Shape of Data:  (10000, 784)
Shape of Target (10000,)


We split the data into training and testing. Do not touch the test data until you're ready to make a submission on Kaggle.

In [ ]:
from sklearn.cross_validation import train_test_split

In [ ]:
X,  kaggle_x, Y, kaggle_y = train_test_split(data, target,
train_size= 0.8)


In Kaggle competitions, you will not have access to the targets of the test set(kaggle_y in this case)

### Exploring and Visualizing the data¶

In [ ]:
sample = data[0]
print "Sample shape: ", sample.shape

Sample shape:  (784,)


Each vector is created by flattening a $28 \times 28$ matrix. To visualize the images, we can reshape the array into the original matrix shape and visualize it.

In [ ]:
import matplotlib.pyplot as plt
%matplotlib inline

sample = sample.reshape(28,28)
plt.imshow(sample, cmap='gray')
plt.show()


### Evaluating Models and Cross-Validation¶

Let's test the performance of the 2 different classifiers in scikit. We do this by using the cross validation score function inbuilt in scikit.

In [6]:
from sklearn.cross_validation import cross_val_score


#### 1. K-Nearest Neighbours¶

In [30]:
from sklearn.neighbors import KNeighborsClassifier

In [31]:
knnmodel = KNeighborsClassifier()
knncvscore = cross_val_score(knnmodel,
X, Y, scoring='accuracy', n_jobs=-1)

In [32]:
print "Knn CV Score is: ", knncvscore

Knn CV Score is:  [ 0.99850019  0.99850019  0.99924981]

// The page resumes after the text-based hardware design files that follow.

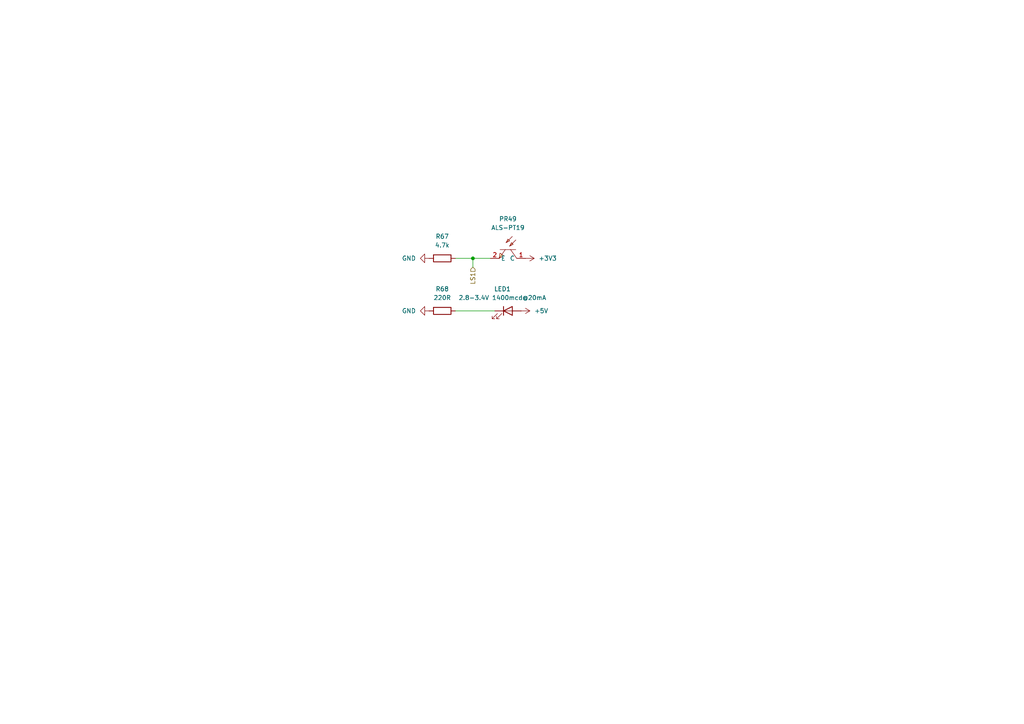
<source format=kicad_sch>
(kicad_sch
	(version 20231120)
	(generator "eeschema")
	(generator_version "8.0")
	(uuid "6b2ba629-65c1-4d7f-bdb4-9e279c9e935a")
	(paper "A4")
	
	(junction
		(at 137.16 74.93)
		(diameter 0)
		(color 0 0 0 0)
		(uuid "efff5e91-131d-4328-96b8-0c5fcc813c2b")
	)
	(wire
		(pts
			(xy 137.16 77.47) (xy 137.16 74.93)
		)
		(stroke
			(width 0)
			(type default)
		)
		(uuid "10ca4874-fffa-4b91-84e8-be8eb26d0a21")
	)
	(wire
		(pts
			(xy 132.08 90.17) (xy 143.51 90.17)
		)
		(stroke
			(width 0)
			(type default)
		)
		(uuid "4c566804-9dfe-434a-9640-51590615aad5")
	)
	(wire
		(pts
			(xy 132.08 74.93) (xy 137.16 74.93)
		)
		(stroke
			(width 0)
			(type default)
		)
		(uuid "9ec21b2c-2cd0-4575-b535-38bdbe8537aa")
	)
	(wire
		(pts
			(xy 142.24 74.93) (xy 137.16 74.93)
		)
		(stroke
			(width 0)
			(type default)
		)
		(uuid "cf08edd1-81ad-4013-8716-b7b5cabd0961")
	)
	(hierarchical_label "LS1"
		(shape input)
		(at 137.16 77.47 270)
		(fields_autoplaced yes)
		(effects
			(font
				(size 1.27 1.27)
			)
			(justify right)
		)
		(uuid "8d1bf263-2b0c-4e47-9b0a-0f4f345bdd28")
	)
	(symbol
		(lib_id "Device:R")
		(at 128.27 90.17 90)
		(mirror x)
		(unit 1)
		(exclude_from_sim no)
		(in_bom yes)
		(on_board yes)
		(dnp no)
		(fields_autoplaced yes)
		(uuid "02df0255-c5fc-404b-9ee1-3179d81ea67b")
		(property "Reference" "R68"
			(at 128.27 83.82 90)
			(effects
				(font
					(size 1.27 1.27)
				)
			)
		)
		(property "Value" "220R"
			(at 128.27 86.36 90)
			(effects
				(font
					(size 1.27 1.27)
				)
			)
		)
		(property "Footprint" "PCM_Resistor_SMD_AKL:R_0805_2012Metric_Pad1.15x1.40mm_HandSolder"
			(at 128.27 88.392 90)
			(effects
				(font
					(size 1.27 1.27)
				)
				(hide yes)
			)
		)
		(property "Datasheet" "~"
			(at 128.27 90.17 0)
			(effects
				(font
					(size 1.27 1.27)
				)
				(hide yes)
			)
		)
		(property "Description" "Resistor"
			(at 128.27 90.17 0)
			(effects
				(font
					(size 1.27 1.27)
				)
				(hide yes)
			)
		)
		(pin "2"
			(uuid "9345938f-f163-4920-b0ed-7867e309d616")
		)
		(pin "1"
			(uuid "0990619f-1251-439f-806c-251a2dd79487")
		)
		(instances
			(project "pcb"
				(path "/7e6d4b79-c480-4b70-bccc-d28260cddf7c/8e7ff108-03cd-4ca5-8da7-ac905b14624c/0a7c6d02-1367-44a3-9bbd-94d4df0ac7c4"
					(reference "R68")
					(unit 1)
				)
				(path "/7e6d4b79-c480-4b70-bccc-d28260cddf7c/8e7ff108-03cd-4ca5-8da7-ac905b14624c/0eab31af-ca35-4b0f-8180-0db587f64340"
					(reference "R119")
					(unit 1)
				)
				(path "/7e6d4b79-c480-4b70-bccc-d28260cddf7c/8e7ff108-03cd-4ca5-8da7-ac905b14624c/e111cf17-4392-48a7-86b6-020d4f4f9311"
					(reference "R117")
					(unit 1)
				)
			)
		)
	)
	(symbol
		(lib_id "power:+3.3V")
		(at 152.4 74.93 270)
		(unit 1)
		(exclude_from_sim no)
		(in_bom yes)
		(on_board yes)
		(dnp no)
		(fields_autoplaced yes)
		(uuid "2ed74450-b397-4ffd-b70d-20248ddf1bf5")
		(property "Reference" "#PWR0272"
			(at 148.59 74.93 0)
			(effects
				(font
					(size 1.27 1.27)
				)
				(hide yes)
			)
		)
		(property "Value" "+3V3"
			(at 156.21 74.9299 90)
			(effects
				(font
					(size 1.27 1.27)
				)
				(justify left)
			)
		)
		(property "Footprint" ""
			(at 152.4 74.93 0)
			(effects
				(font
					(size 1.27 1.27)
				)
				(hide yes)
			)
		)
		(property "Datasheet" ""
			(at 152.4 74.93 0)
			(effects
				(font
					(size 1.27 1.27)
				)
				(hide yes)
			)
		)
		(property "Description" "Power symbol creates a global label with name \"+3.3V\""
			(at 152.4 74.93 0)
			(effects
				(font
					(size 1.27 1.27)
				)
				(hide yes)
			)
		)
		(pin "1"
			(uuid "127790ff-aa18-4959-86d6-97a83c062792")
		)
		(instances
			(project "pcb"
				(path "/7e6d4b79-c480-4b70-bccc-d28260cddf7c/8e7ff108-03cd-4ca5-8da7-ac905b14624c/0a7c6d02-1367-44a3-9bbd-94d4df0ac7c4"
					(reference "#PWR0272")
					(unit 1)
				)
				(path "/7e6d4b79-c480-4b70-bccc-d28260cddf7c/8e7ff108-03cd-4ca5-8da7-ac905b14624c/0eab31af-ca35-4b0f-8180-0db587f64340"
					(reference "#PWR0280")
					(unit 1)
				)
				(path "/7e6d4b79-c480-4b70-bccc-d28260cddf7c/8e7ff108-03cd-4ca5-8da7-ac905b14624c/e111cf17-4392-48a7-86b6-020d4f4f9311"
					(reference "#PWR0276")
					(unit 1)
				)
			)
		)
	)
	(symbol
		(lib_id "power:GND")
		(at 124.46 90.17 270)
		(unit 1)
		(exclude_from_sim no)
		(in_bom yes)
		(on_board yes)
		(dnp no)
		(fields_autoplaced yes)
		(uuid "2fe1094f-d4b7-4bc9-952d-eeed7cfd94f5")
		(property "Reference" "#PWR0171"
			(at 118.11 90.17 0)
			(effects
				(font
					(size 1.27 1.27)
				)
				(hide yes)
			)
		)
		(property "Value" "GND"
			(at 120.65 90.1699 90)
			(effects
				(font
					(size 1.27 1.27)
				)
				(justify right)
			)
		)
		(property "Footprint" ""
			(at 124.46 90.17 0)
			(effects
				(font
					(size 1.27 1.27)
				)
				(hide yes)
			)
		)
		(property "Datasheet" ""
			(at 124.46 90.17 0)
			(effects
				(font
					(size 1.27 1.27)
				)
				(hide yes)
			)
		)
		(property "Description" "Power symbol creates a global label with name \"GND\" , ground"
			(at 124.46 90.17 0)
			(effects
				(font
					(size 1.27 1.27)
				)
				(hide yes)
			)
		)
		(pin "1"
			(uuid "ea908fce-713a-4cf6-b87f-6c580140e8b4")
		)
		(instances
			(project "pcb"
				(path "/7e6d4b79-c480-4b70-bccc-d28260cddf7c/8e7ff108-03cd-4ca5-8da7-ac905b14624c/0a7c6d02-1367-44a3-9bbd-94d4df0ac7c4"
					(reference "#PWR0171")
					(unit 1)
				)
				(path "/7e6d4b79-c480-4b70-bccc-d28260cddf7c/8e7ff108-03cd-4ca5-8da7-ac905b14624c/0eab31af-ca35-4b0f-8180-0db587f64340"
					(reference "#PWR0278")
					(unit 1)
				)
				(path "/7e6d4b79-c480-4b70-bccc-d28260cddf7c/8e7ff108-03cd-4ca5-8da7-ac905b14624c/e111cf17-4392-48a7-86b6-020d4f4f9311"
					(reference "#PWR0274")
					(unit 1)
				)
			)
		)
	)
	(symbol
		(lib_id "Device:LED")
		(at 147.32 90.17 0)
		(unit 1)
		(exclude_from_sim no)
		(in_bom yes)
		(on_board yes)
		(dnp no)
		(fields_autoplaced yes)
		(uuid "43ee5128-e088-4a88-a4a8-e01b2dc2a972")
		(property "Reference" "LED1"
			(at 145.7325 83.82 0)
			(effects
				(font
					(size 1.27 1.27)
				)
			)
		)
		(property "Value" "2.8-3.4V 1400mcd@20mA"
			(at 145.7325 86.36 0)
			(effects
				(font
					(size 1.27 1.27)
				)
			)
		)
		(property "Footprint" "Diode_SMD:D_0805_2012Metric_Pad1.15x1.40mm_HandSolder"
			(at 147.32 90.17 0)
			(effects
				(font
					(size 1.27 1.27)
				)
				(hide yes)
			)
		)
		(property "Datasheet" "~"
			(at 147.32 90.17 0)
			(effects
				(font
					(size 1.27 1.27)
				)
				(hide yes)
			)
		)
		(property "Description" "Light emitting diode"
			(at 147.32 90.17 0)
			(effects
				(font
					(size 1.27 1.27)
				)
				(hide yes)
			)
		)
		(pin "1"
			(uuid "0b5d17ec-6a72-4724-9407-304e2f3f0763")
		)
		(pin "2"
			(uuid "44f33911-6846-4856-ae72-557c96709d27")
		)
		(instances
			(project "pcb"
				(path "/7e6d4b79-c480-4b70-bccc-d28260cddf7c/8e7ff108-03cd-4ca5-8da7-ac905b14624c/0a7c6d02-1367-44a3-9bbd-94d4df0ac7c4"
					(reference "LED1")
					(unit 1)
				)
				(path "/7e6d4b79-c480-4b70-bccc-d28260cddf7c/8e7ff108-03cd-4ca5-8da7-ac905b14624c/0eab31af-ca35-4b0f-8180-0db587f64340"
					(reference "LED50")
					(unit 1)
				)
				(path "/7e6d4b79-c480-4b70-bccc-d28260cddf7c/8e7ff108-03cd-4ca5-8da7-ac905b14624c/e111cf17-4392-48a7-86b6-020d4f4f9311"
					(reference "LED49")
					(unit 1)
				)
			)
		)
	)
	(symbol
		(lib_id "EasyEDA:ALS-PT19-315C_L177_TR8")
		(at 147.32 73.66 270)
		(unit 1)
		(exclude_from_sim no)
		(in_bom yes)
		(on_board yes)
		(dnp no)
		(fields_autoplaced yes)
		(uuid "5804c8ba-3887-4aba-ae68-ef96a053c902")
		(property "Reference" "PR49"
			(at 147.32 63.5 90)
			(effects
				(font
					(size 1.27 1.27)
				)
			)
		)
		(property "Value" "ALS-PT19"
			(at 147.32 66.04 90)
			(effects
				(font
					(size 1.27 1.27)
				)
			)
		)
		(property "Footprint" "EasyEDA:SENSORS-SMD_ALS-PT19"
			(at 134.62 73.66 0)
			(effects
				(font
					(size 1.27 1.27)
				)
				(hide yes)
			)
		)
		(property "Datasheet" "https://lcsc.com/product-detail/Photoresistors_ALS-PT19-315C-L177-TR8_C146233.html"
			(at 132.08 73.66 0)
			(effects
				(font
					(size 1.27 1.27)
				)
				(hide yes)
			)
		)
		(property "Description" ""
			(at 147.32 73.66 0)
			(effects
				(font
					(size 1.27 1.27)
				)
				(hide yes)
			)
		)
		(property "LCSC Part" "C146233"
			(at 129.54 73.66 0)
			(effects
				(font
					(size 1.27 1.27)
				)
				(hide yes)
			)
		)
		(pin "2"
			(uuid "9082e452-63ce-45fe-b0a0-c3d528d81842")
		)
		(pin "1"
			(uuid "3398c64a-fb87-4aac-af70-0ac724d6444d")
		)
		(instances
			(project "pcb"
				(path "/7e6d4b79-c480-4b70-bccc-d28260cddf7c/8e7ff108-03cd-4ca5-8da7-ac905b14624c/0a7c6d02-1367-44a3-9bbd-94d4df0ac7c4"
					(reference "PR49")
					(unit 1)
				)
				(path "/7e6d4b79-c480-4b70-bccc-d28260cddf7c/8e7ff108-03cd-4ca5-8da7-ac905b14624c/0eab31af-ca35-4b0f-8180-0db587f64340"
					(reference "PR51")
					(unit 1)
				)
				(path "/7e6d4b79-c480-4b70-bccc-d28260cddf7c/8e7ff108-03cd-4ca5-8da7-ac905b14624c/e111cf17-4392-48a7-86b6-020d4f4f9311"
					(reference "PR50")
					(unit 1)
				)
			)
		)
	)
	(symbol
		(lib_id "power:+5V")
		(at 151.13 90.17 270)
		(unit 1)
		(exclude_from_sim no)
		(in_bom yes)
		(on_board yes)
		(dnp no)
		(fields_autoplaced yes)
		(uuid "9c5d3c3f-b24d-4df7-b620-a53f31ab03ce")
		(property "Reference" "#PWR0179"
			(at 147.32 90.17 0)
			(effects
				(font
					(size 1.27 1.27)
				)
				(hide yes)
			)
		)
		(property "Value" "+5V"
			(at 154.94 90.1699 90)
			(effects
				(font
					(size 1.27 1.27)
				)
				(justify left)
			)
		)
		(property "Footprint" ""
			(at 151.13 90.17 0)
			(effects
				(font
					(size 1.27 1.27)
				)
				(hide yes)
			)
		)
		(property "Datasheet" ""
			(at 151.13 90.17 0)
			(effects
				(font
					(size 1.27 1.27)
				)
				(hide yes)
			)
		)
		(property "Description" "Power symbol creates a global label with name \"+5V\""
			(at 151.13 90.17 0)
			(effects
				(font
					(size 1.27 1.27)
				)
				(hide yes)
			)
		)
		(pin "1"
			(uuid "1ed110da-8cda-4b54-9b78-6c8c1b4a1576")
		)
		(instances
			(project "pcb"
				(path "/7e6d4b79-c480-4b70-bccc-d28260cddf7c/8e7ff108-03cd-4ca5-8da7-ac905b14624c/0a7c6d02-1367-44a3-9bbd-94d4df0ac7c4"
					(reference "#PWR0179")
					(unit 1)
				)
				(path "/7e6d4b79-c480-4b70-bccc-d28260cddf7c/8e7ff108-03cd-4ca5-8da7-ac905b14624c/0eab31af-ca35-4b0f-8180-0db587f64340"
					(reference "#PWR0279")
					(unit 1)
				)
				(path "/7e6d4b79-c480-4b70-bccc-d28260cddf7c/8e7ff108-03cd-4ca5-8da7-ac905b14624c/e111cf17-4392-48a7-86b6-020d4f4f9311"
					(reference "#PWR0275")
					(unit 1)
				)
			)
		)
	)
	(symbol
		(lib_id "Device:R")
		(at 128.27 74.93 270)
		(unit 1)
		(exclude_from_sim no)
		(in_bom yes)
		(on_board yes)
		(dnp no)
		(fields_autoplaced yes)
		(uuid "f9be043e-d0d8-4439-bcd4-07d45a5940e1")
		(property "Reference" "R67"
			(at 128.27 68.58 90)
			(effects
				(font
					(size 1.27 1.27)
				)
			)
		)
		(property "Value" "4.7k"
			(at 128.27 71.12 90)
			(effects
				(font
					(size 1.27 1.27)
				)
			)
		)
		(property "Footprint" "PCM_Resistor_SMD_AKL:R_0805_2012Metric_Pad1.15x1.40mm_HandSolder"
			(at 128.27 73.152 90)
			(effects
				(font
					(size 1.27 1.27)
				)
				(hide yes)
			)
		)
		(property "Datasheet" "~"
			(at 128.27 74.93 0)
			(effects
				(font
					(size 1.27 1.27)
				)
				(hide yes)
			)
		)
		(property "Description" "Resistor"
			(at 128.27 74.93 0)
			(effects
				(font
					(size 1.27 1.27)
				)
				(hide yes)
			)
		)
		(pin "2"
			(uuid "9457681b-db52-4083-92d5-a112fd983b98")
		)
		(pin "1"
			(uuid "e024f014-0082-4b2e-a3ee-aafdb6d25f22")
		)
		(instances
			(project "pcb"
				(path "/7e6d4b79-c480-4b70-bccc-d28260cddf7c/8e7ff108-03cd-4ca5-8da7-ac905b14624c/0a7c6d02-1367-44a3-9bbd-94d4df0ac7c4"
					(reference "R67")
					(unit 1)
				)
				(path "/7e6d4b79-c480-4b70-bccc-d28260cddf7c/8e7ff108-03cd-4ca5-8da7-ac905b14624c/0eab31af-ca35-4b0f-8180-0db587f64340"
					(reference "R118")
					(unit 1)
				)
				(path "/7e6d4b79-c480-4b70-bccc-d28260cddf7c/8e7ff108-03cd-4ca5-8da7-ac905b14624c/e111cf17-4392-48a7-86b6-020d4f4f9311"
					(reference "R116")
					(unit 1)
				)
			)
		)
	)
	(symbol
		(lib_id "power:GND")
		(at 124.46 74.93 270)
		(unit 1)
		(exclude_from_sim no)
		(in_bom yes)
		(on_board yes)
		(dnp no)
		(fields_autoplaced yes)
		(uuid "fdbb4b0c-ffe5-4c00-acca-9b6566c31693")
		(property "Reference" "#PWR0271"
			(at 118.11 74.93 0)
			(effects
				(font
					(size 1.27 1.27)
				)
				(hide yes)
			)
		)
		(property "Value" "GND"
			(at 120.65 74.9301 90)
			(effects
				(font
					(size 1.27 1.27)
				)
				(justify right)
			)
		)
		(property "Footprint" ""
			(at 124.46 74.93 0)
			(effects
				(font
					(size 1.27 1.27)
				)
				(hide yes)
			)
		)
		(property "Datasheet" ""
			(at 124.46 74.93 0)
			(effects
				(font
					(size 1.27 1.27)
				)
				(hide yes)
			)
		)
		(property "Description" "Power symbol creates a global label with name \"GND\" , ground"
			(at 124.46 74.93 0)
			(effects
				(font
					(size 1.27 1.27)
				)
				(hide yes)
			)
		)
		(pin "1"
			(uuid "96c0c234-33e9-4c3c-aea0-1c8c5ec84284")
		)
		(instances
			(project "pcb"
				(path "/7e6d4b79-c480-4b70-bccc-d28260cddf7c/8e7ff108-03cd-4ca5-8da7-ac905b14624c/0a7c6d02-1367-44a3-9bbd-94d4df0ac7c4"
					(reference "#PWR0271")
					(unit 1)
				)
				(path "/7e6d4b79-c480-4b70-bccc-d28260cddf7c/8e7ff108-03cd-4ca5-8da7-ac905b14624c/0eab31af-ca35-4b0f-8180-0db587f64340"
					(reference "#PWR0277")
					(unit 1)
				)
				(path "/7e6d4b79-c480-4b70-bccc-d28260cddf7c/8e7ff108-03cd-4ca5-8da7-ac905b14624c/e111cf17-4392-48a7-86b6-020d4f4f9311"
					(reference "#PWR0273")
					(unit 1)
				)
			)
		)
	)
)

</source>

#### 2. Support Vector Machines¶

In [33]:
from sklearn.svm import SVC

In [39]:
svcmodel = SVC()
svccvscore = cross_val_score(svcmodel,
X,Y, scoring='accuracy', n_jobs =-1)

In [40]:
print "SVC CV Score is: ", svccvscore

SVC CV Score is:  [ 0.59130109  0.59130109  0.59152288]


In [36]:
from xgboost import XGBClassifier

In [37]:
xgbmodel= XGBClassifier()
xgbcvscore = cross_val_score(xgbmodel,
X,Y, scoring='accuracy', n_jobs =-1)

In [38]:
print "Gradient Boosting CV Score is: ", xgbcvscore

Gradient Boosting CV Score is:  [ 0.99775028  0.99700037  0.99737434]


### Fitting the model on the Entire Training Set¶

The model is fit on the entire training set and then used to make predictions.

In [25]:
finalmodel = knnmodel
finalmodel.fit(X,Y)
predictions = finalmodel.predict(kaggle_x)


### Getting the final Score from Kaggle¶

The final score from Kaggle is one that you get from your predictions against the test set(kaggle_x). It is verfied against the target to provide your leaderboard score. If you are not overfitting, your cross validation score and leaderboard score should be almost identical.

In [20]:
from sklearn.metrics import accuracy_score
accscore = accuracy_score(predictions, kaggle_y)

In [21]:
print "The accuracy score is", accscore

0.9995